Bricklayer said:
You may have missed this but the Bulls/Pistons was a great rivalry right UP to the point where the Bulls finally won. Then it abruptly died. The Bulls became da Bulls, the Pistons rapidly faded away. The tension which had made it great was gone. However, the years BEFORE that event were tremendous. THAT was the rivalry. If the Bulls had lost that last series with the Pistons it wouldn't have taken a thing away from it.
No, but it added a necessary element to the rivalry. The Bulls, who had lost to the defending champs in 90, beat them in 91. While most people like to remember everything prior to 91, that year was indeed the year that defined the end of rivalry. That last year was a very important year purely in basketball terms, which is the only thing that should matter.
Lakers/Celtcis was obviously fairly unique. Basketball's version of the Steelers/Cowboys of the 70's. Two evenly matched teams at exactly the same point in their development. And starting out very young so it could keep on for a full decade. Happens once in a generation at most. Once in 50 years for basketball.
OK, I'll give you that. Then again, don't those type of rivalries define their sport? In fact, wasn't the Celtics-Lakers rivalry where the obsession with NBA team rivalries came from?
Lakers/Spurs was barely a blip. And much of the blip itself was based around extraneous stuff -- the asterisk, did Bowen try to hurt Kobe etc.
Barely a blip, it was 6 years long. It started with the Spurs beating the Lakers and winning the title in 99 and the Lakers beating the Spurs (but losing the title) in 2004, with three Lakers titles and one Spurs title in between. That's the definition of a rivalry, with two great teams losing it and winning it different years, and with it being all about on the court performances.

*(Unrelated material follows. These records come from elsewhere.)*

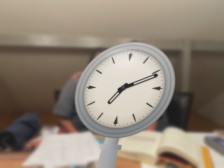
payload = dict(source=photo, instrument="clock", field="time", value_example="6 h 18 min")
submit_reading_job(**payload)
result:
7 h 11 min
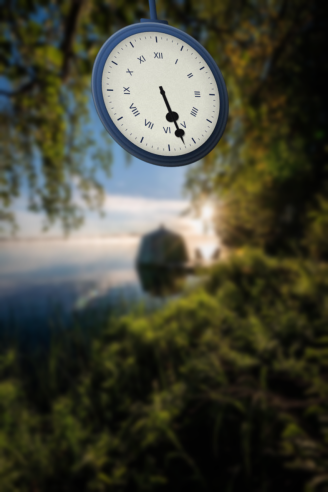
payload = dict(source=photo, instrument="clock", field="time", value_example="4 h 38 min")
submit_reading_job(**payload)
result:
5 h 27 min
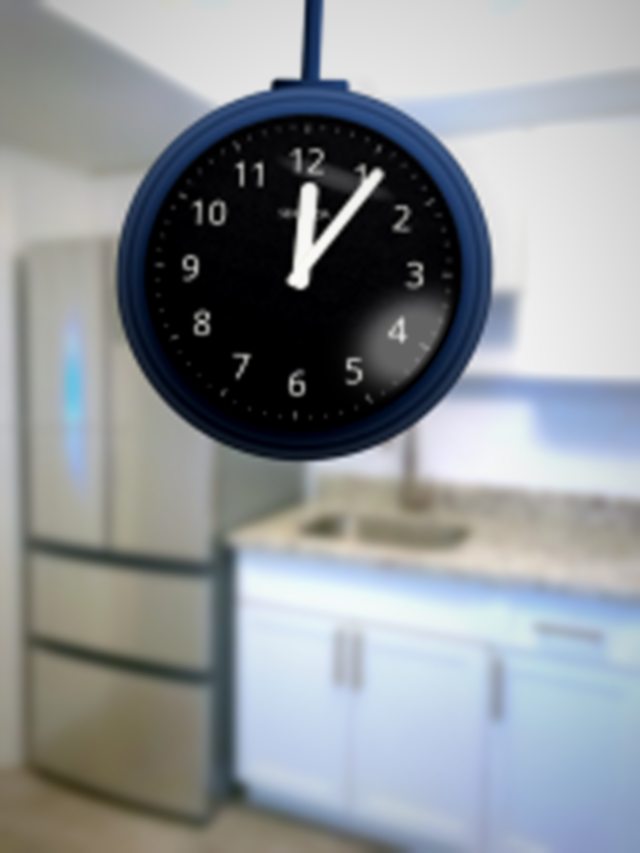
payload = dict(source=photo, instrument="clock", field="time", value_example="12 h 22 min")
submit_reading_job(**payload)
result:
12 h 06 min
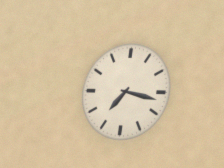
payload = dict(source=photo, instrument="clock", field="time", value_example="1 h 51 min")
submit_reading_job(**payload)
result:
7 h 17 min
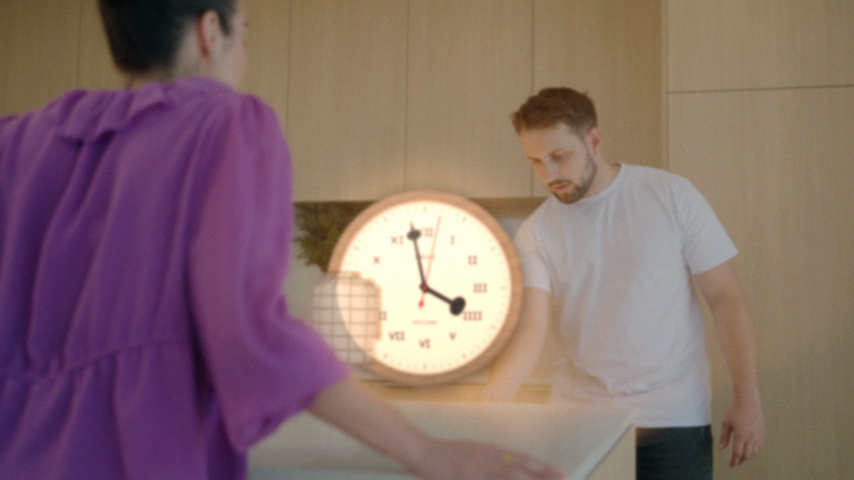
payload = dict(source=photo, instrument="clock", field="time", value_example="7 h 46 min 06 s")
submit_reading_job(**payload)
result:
3 h 58 min 02 s
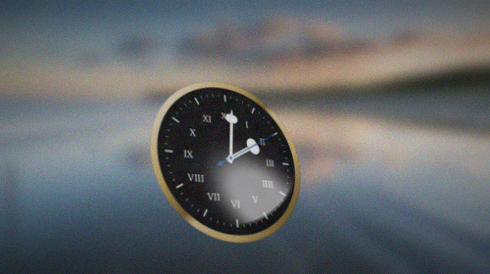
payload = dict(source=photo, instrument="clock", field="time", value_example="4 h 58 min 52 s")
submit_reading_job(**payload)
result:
2 h 01 min 10 s
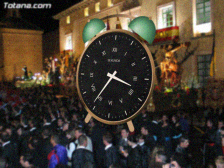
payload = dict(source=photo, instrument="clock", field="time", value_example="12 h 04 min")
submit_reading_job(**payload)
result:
3 h 36 min
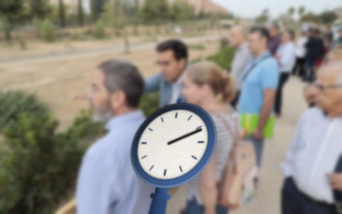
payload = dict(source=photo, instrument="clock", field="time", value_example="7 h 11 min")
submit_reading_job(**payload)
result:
2 h 11 min
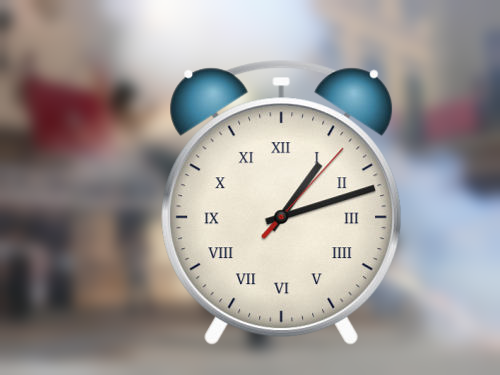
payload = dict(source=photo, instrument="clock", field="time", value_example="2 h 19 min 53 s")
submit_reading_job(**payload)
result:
1 h 12 min 07 s
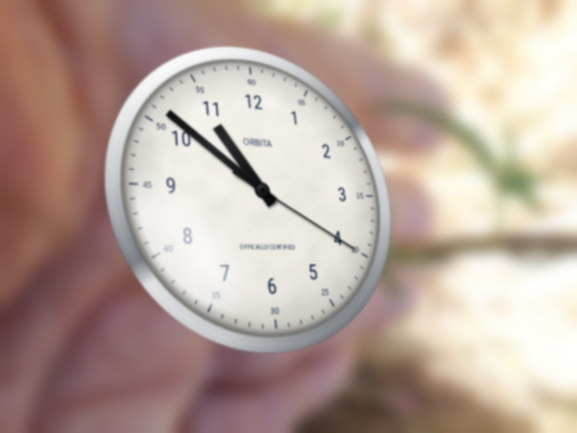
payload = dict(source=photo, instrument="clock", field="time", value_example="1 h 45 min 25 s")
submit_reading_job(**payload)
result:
10 h 51 min 20 s
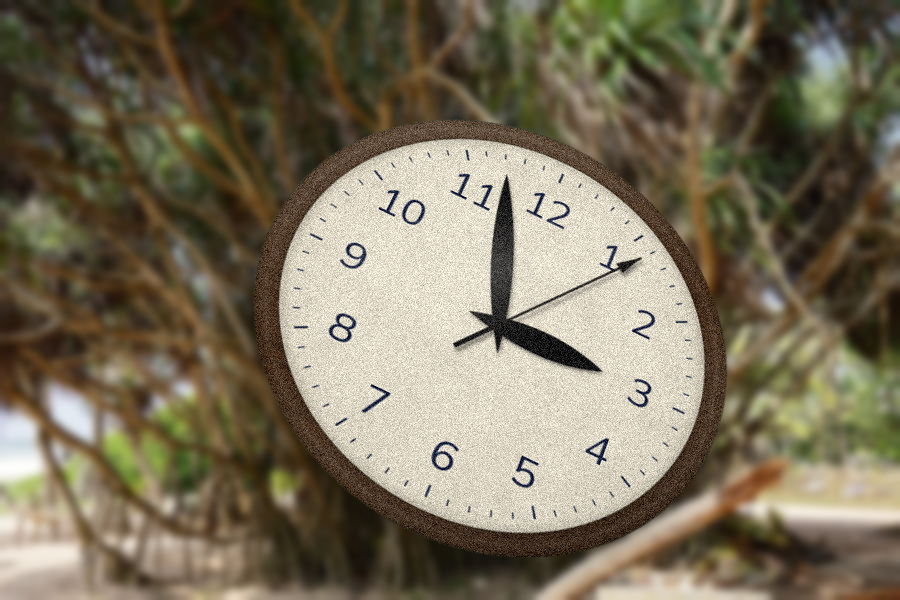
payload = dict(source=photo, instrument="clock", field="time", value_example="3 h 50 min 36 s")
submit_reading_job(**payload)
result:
2 h 57 min 06 s
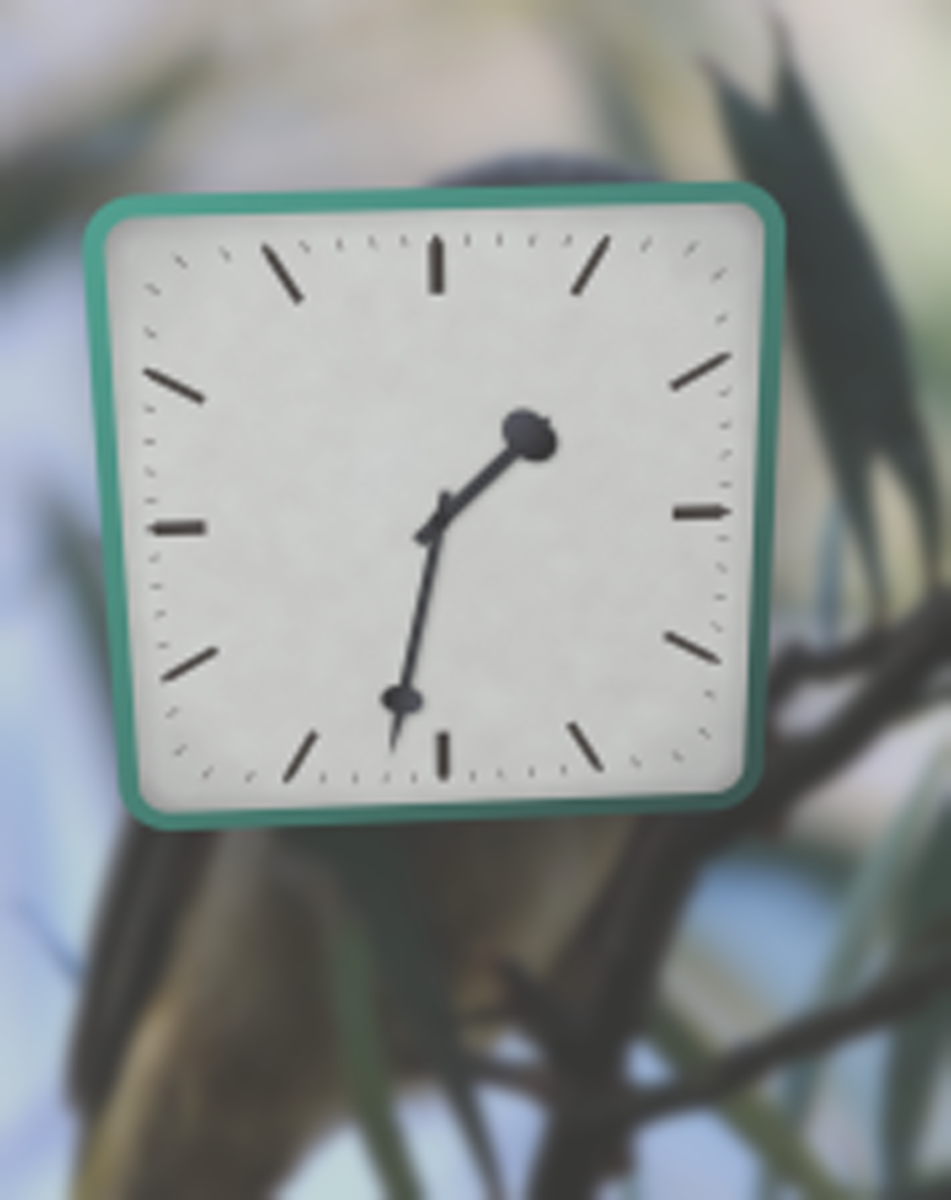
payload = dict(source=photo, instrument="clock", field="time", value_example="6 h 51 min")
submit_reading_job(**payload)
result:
1 h 32 min
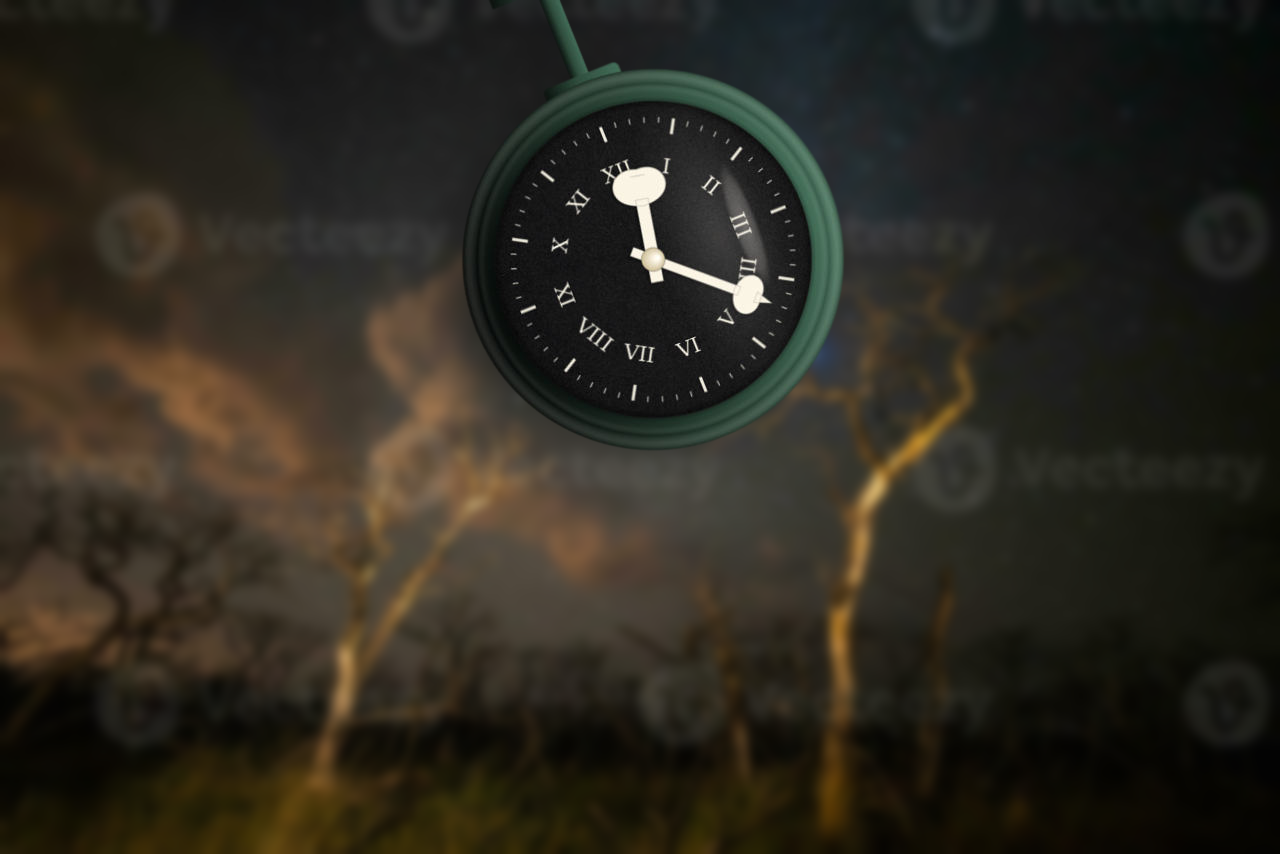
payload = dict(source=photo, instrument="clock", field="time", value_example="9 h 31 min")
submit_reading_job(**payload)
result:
12 h 22 min
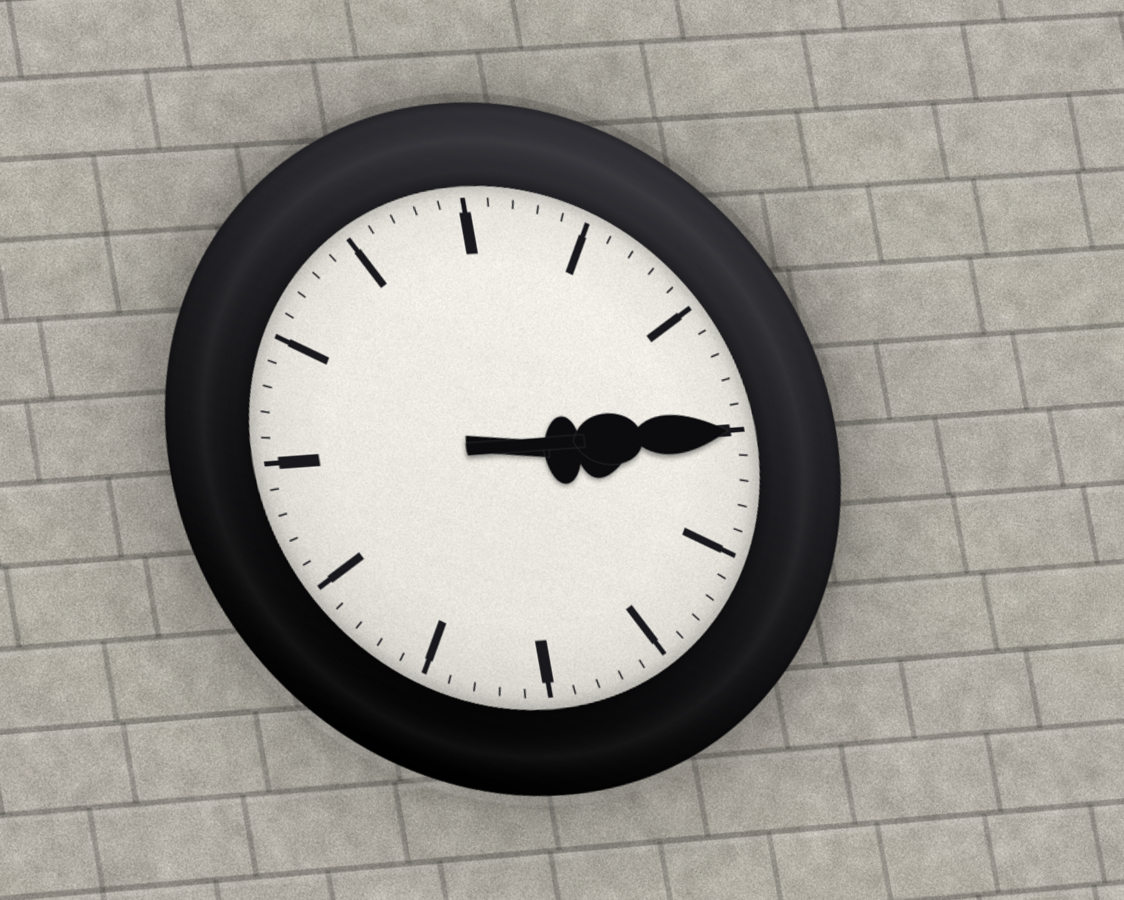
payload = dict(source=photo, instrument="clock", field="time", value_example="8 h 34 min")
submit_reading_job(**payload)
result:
3 h 15 min
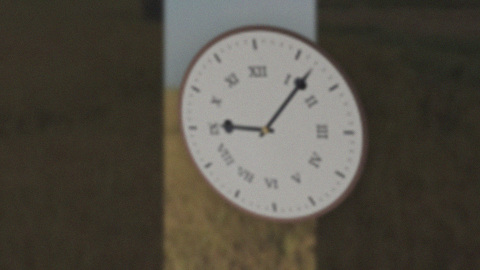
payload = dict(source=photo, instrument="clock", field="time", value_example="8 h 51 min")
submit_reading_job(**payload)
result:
9 h 07 min
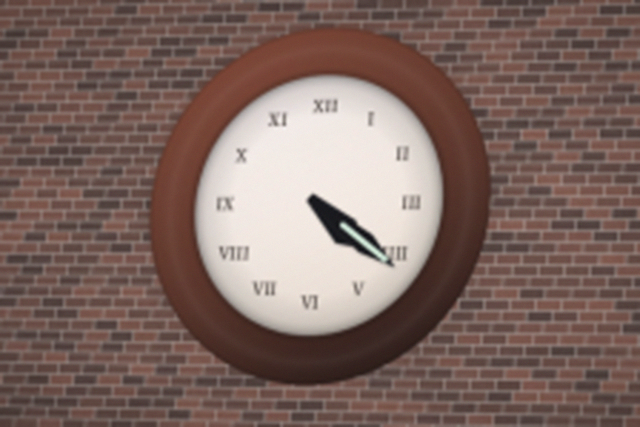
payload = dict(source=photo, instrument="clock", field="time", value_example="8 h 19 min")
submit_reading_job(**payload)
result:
4 h 21 min
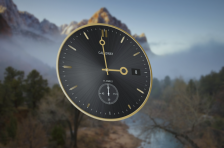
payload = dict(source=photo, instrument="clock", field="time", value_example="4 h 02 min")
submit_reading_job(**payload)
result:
2 h 59 min
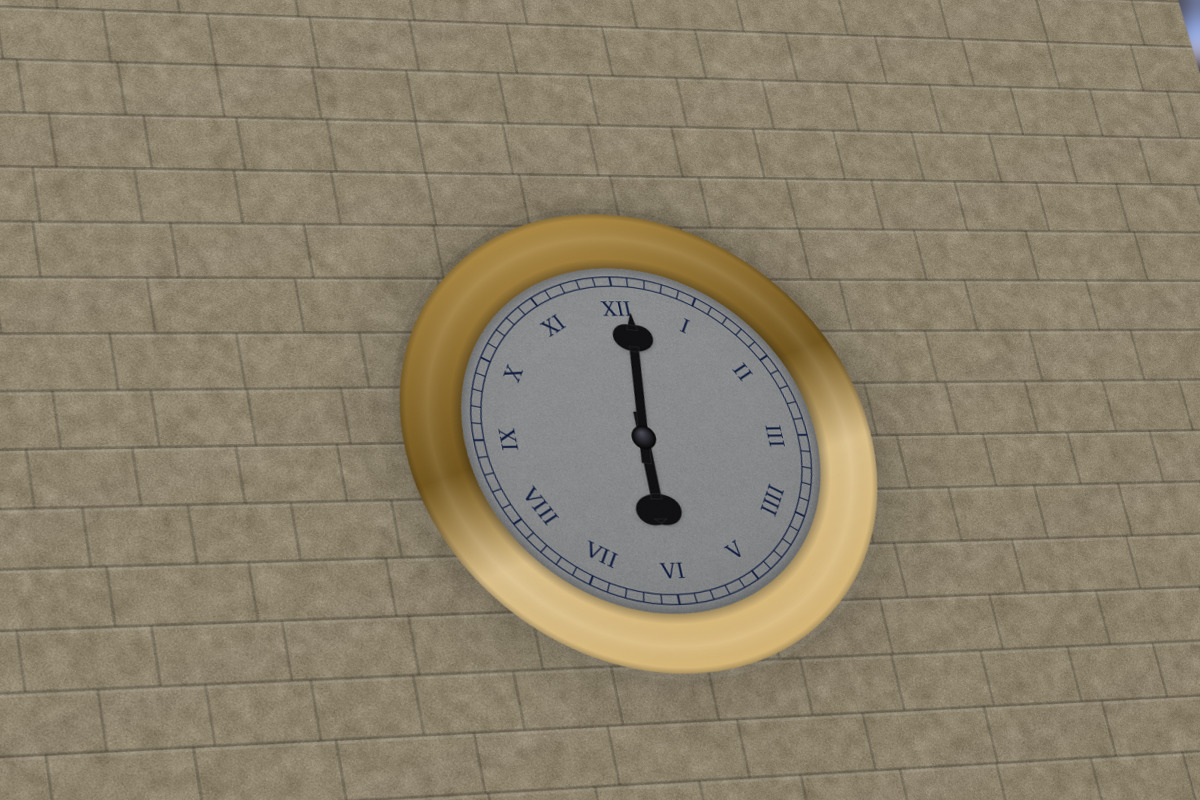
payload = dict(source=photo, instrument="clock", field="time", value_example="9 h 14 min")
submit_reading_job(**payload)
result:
6 h 01 min
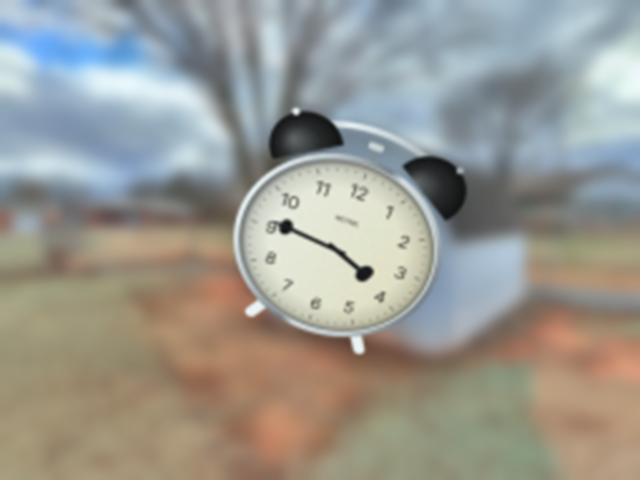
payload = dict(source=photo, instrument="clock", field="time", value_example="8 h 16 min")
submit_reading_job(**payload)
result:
3 h 46 min
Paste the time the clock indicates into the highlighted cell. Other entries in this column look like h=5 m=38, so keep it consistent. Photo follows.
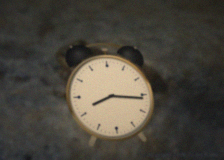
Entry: h=8 m=16
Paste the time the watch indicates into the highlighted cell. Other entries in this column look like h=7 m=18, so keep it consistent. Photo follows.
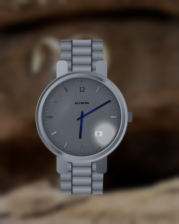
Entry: h=6 m=10
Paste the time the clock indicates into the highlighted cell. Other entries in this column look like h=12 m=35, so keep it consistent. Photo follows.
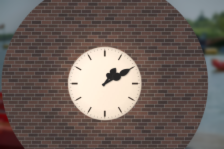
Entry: h=1 m=10
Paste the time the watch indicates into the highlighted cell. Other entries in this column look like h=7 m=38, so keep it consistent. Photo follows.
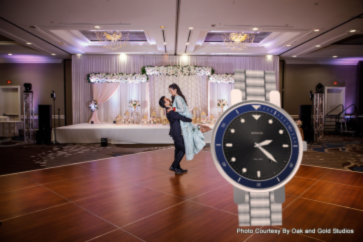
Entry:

None of the Spurs-Lakers rivalry was based on extraneous stuff. Phil's asterisk comments were made
before the 99 campaign. Heck, that one Phil quote not even related to the Spurs at the time is still the only off the court thing Spurs or Lakers fans could refer to during the rivalry. The other 99% of the time, that rivalry was all about the game, their players, or a series. And I'm not aware of any controversial incident where Bowen hurt Kobe. And there was no “etc.”.